Comment by criemen

Comment by criemen a day ago

2 replies

They have a point about RLs increasing importance. From my outsider perspective, all major advances in model capabilities in the last period of time come from RL, so it's natural to expect that we can "milk" RL more for performance gains. Scaling RL is a natural way to attempt that.

What I don't necessarily see is the generalization factor - say, we improve software engineering and math performance through RL learning (probably easier for software engineering than math due to available training corpus). If that generalization factor doesn't hold, due the economics still work out? An expert-level software model would be useful to our profession, sure, but would it be enough to recoup the training costs if it's not applicable to other industries?

janalsncm 19 hours ago

One detail the OP glosses over is the increasing costs of RL as the sequence length increases. If we’re just reasoning through an simple arithmetic problem, it’s a pretty manageable number of reasoning tokens and answer tokens.

For a complete piece of software the answer might be 10 million tokens, and that doesn’t even count the reasoning.

Now imagine that there was a mistake at some point.

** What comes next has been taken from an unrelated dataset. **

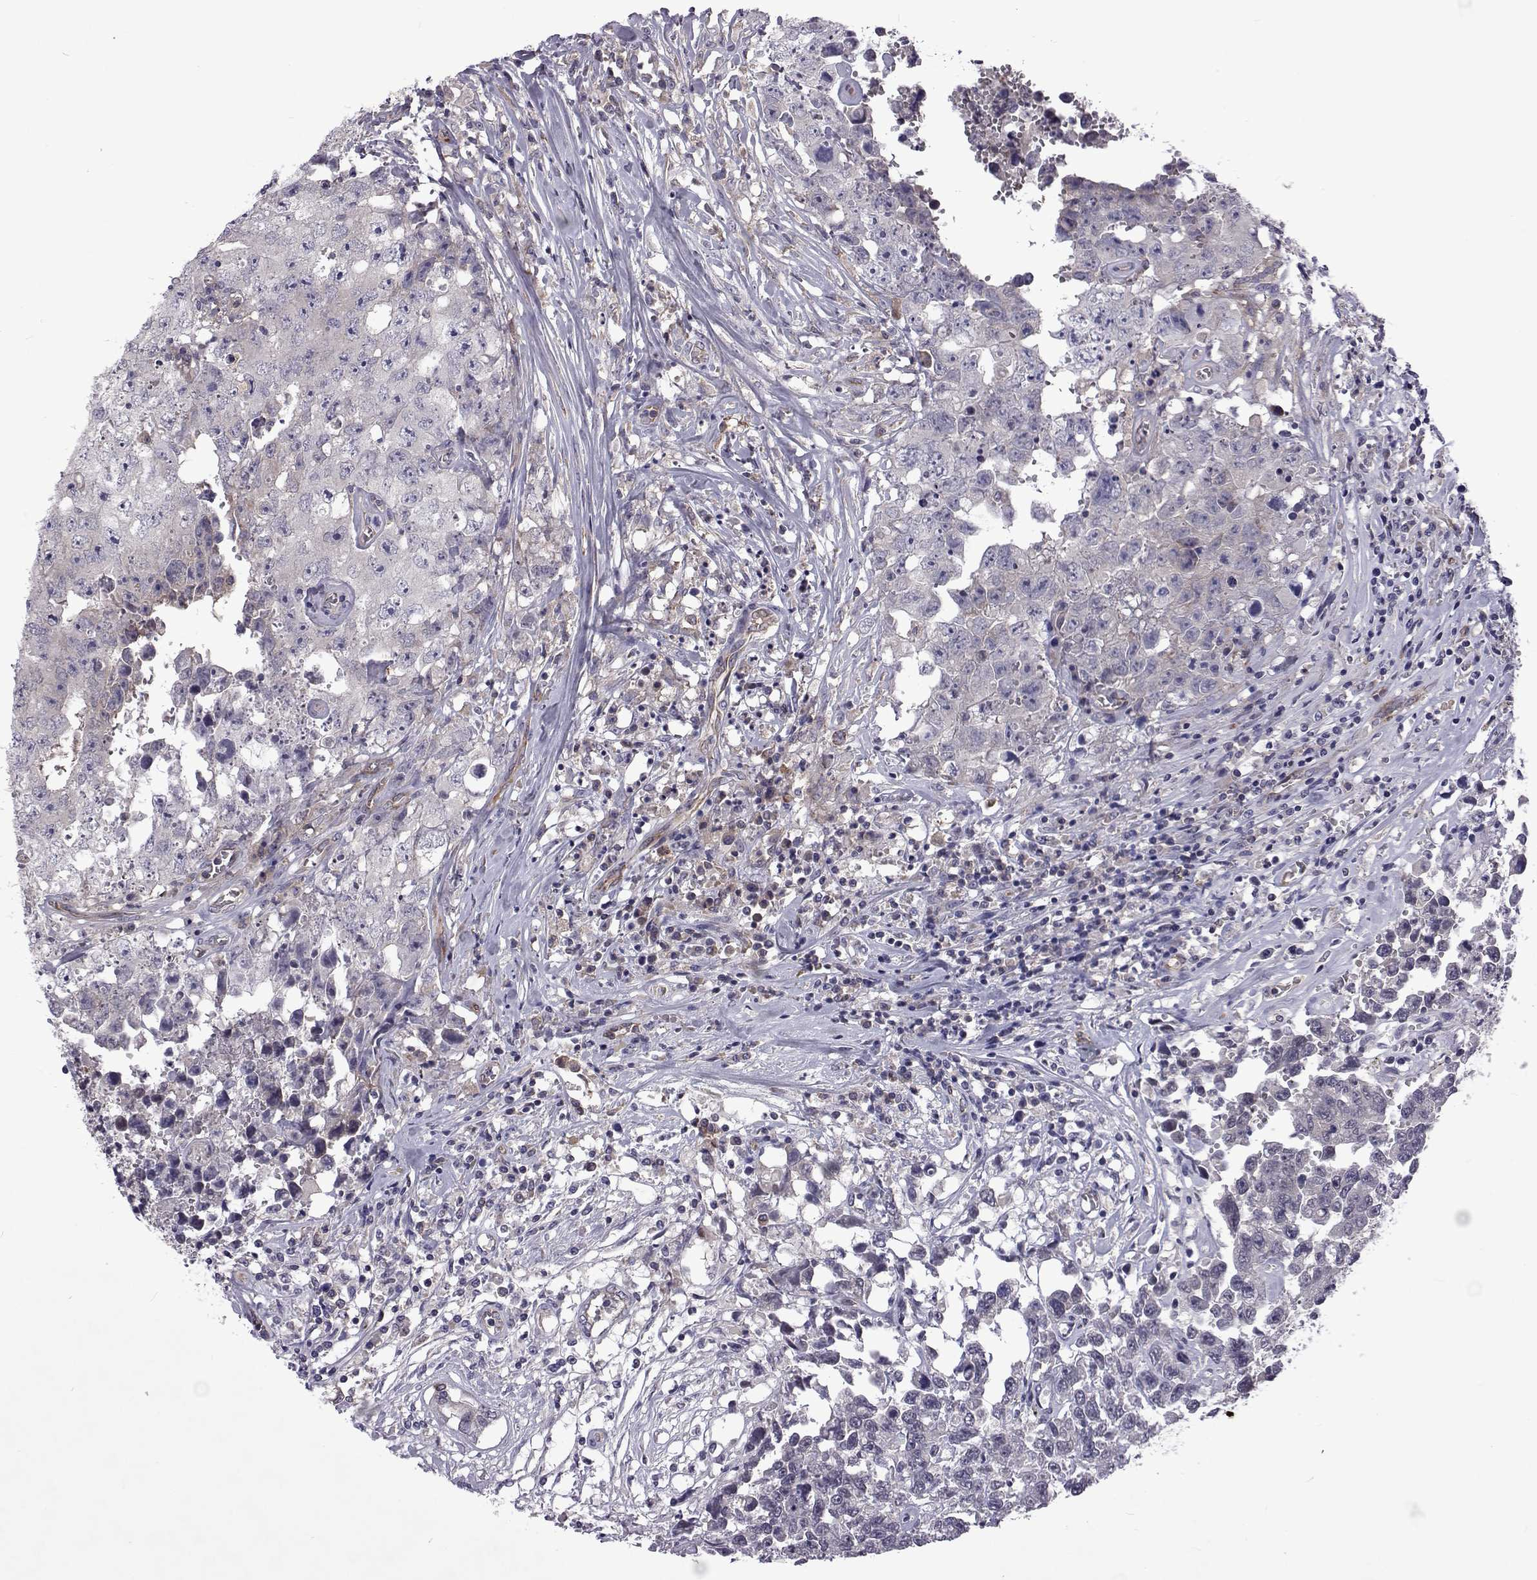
{"staining": {"intensity": "negative", "quantity": "none", "location": "none"}, "tissue": "testis cancer", "cell_type": "Tumor cells", "image_type": "cancer", "snomed": [{"axis": "morphology", "description": "Carcinoma, Embryonal, NOS"}, {"axis": "topography", "description": "Testis"}], "caption": "Immunohistochemistry (IHC) image of neoplastic tissue: human testis cancer (embryonal carcinoma) stained with DAB demonstrates no significant protein staining in tumor cells. (DAB (3,3'-diaminobenzidine) IHC, high magnification).", "gene": "TCF15", "patient": {"sex": "male", "age": 36}}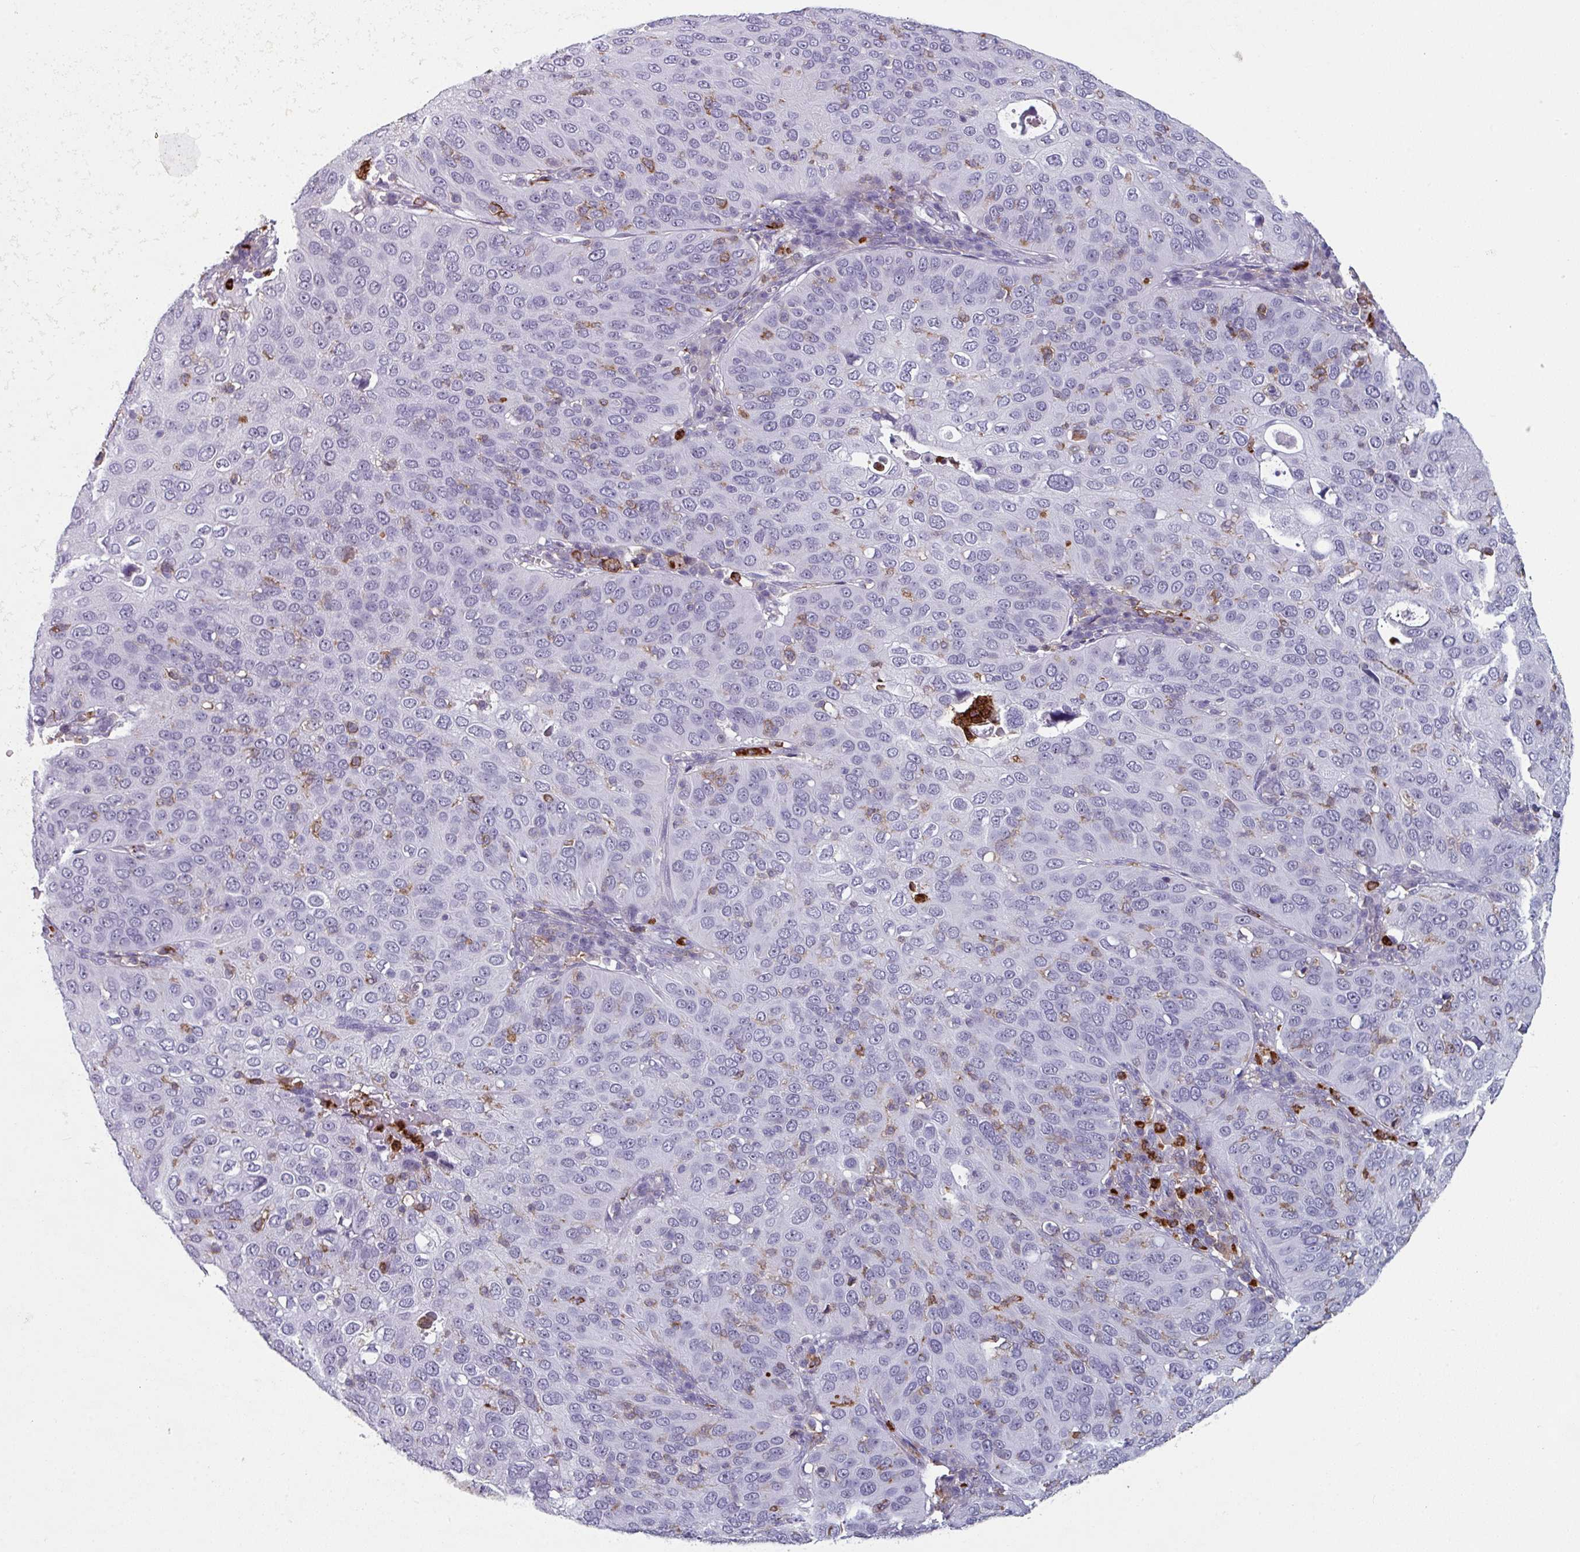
{"staining": {"intensity": "negative", "quantity": "none", "location": "none"}, "tissue": "cervical cancer", "cell_type": "Tumor cells", "image_type": "cancer", "snomed": [{"axis": "morphology", "description": "Squamous cell carcinoma, NOS"}, {"axis": "topography", "description": "Cervix"}], "caption": "This is an immunohistochemistry (IHC) histopathology image of human squamous cell carcinoma (cervical). There is no expression in tumor cells.", "gene": "EXOSC5", "patient": {"sex": "female", "age": 36}}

The model will need to go back to fix it, and understand the cascade of things the bugfix changed. It might be possible to keep that all in the context window but that seems like it won’t scale.

  • criemen 6 hours ago

    I'd expect that's manageable by some sort of agent-of-agent pattern. You have a high-level planning instance that calls upon fresh LLM instances (new context window!) for executing more targeted tasks or bug-fixes.

    Currently, an LLM with everything under the sun in the context window behaves rather poorly and gets confused by that, even if we're not exceeding the context window length. Although it'd be certainly also interesting to train for increasing the maximum _actually_ usable context window length, I don't know how feasible that would be.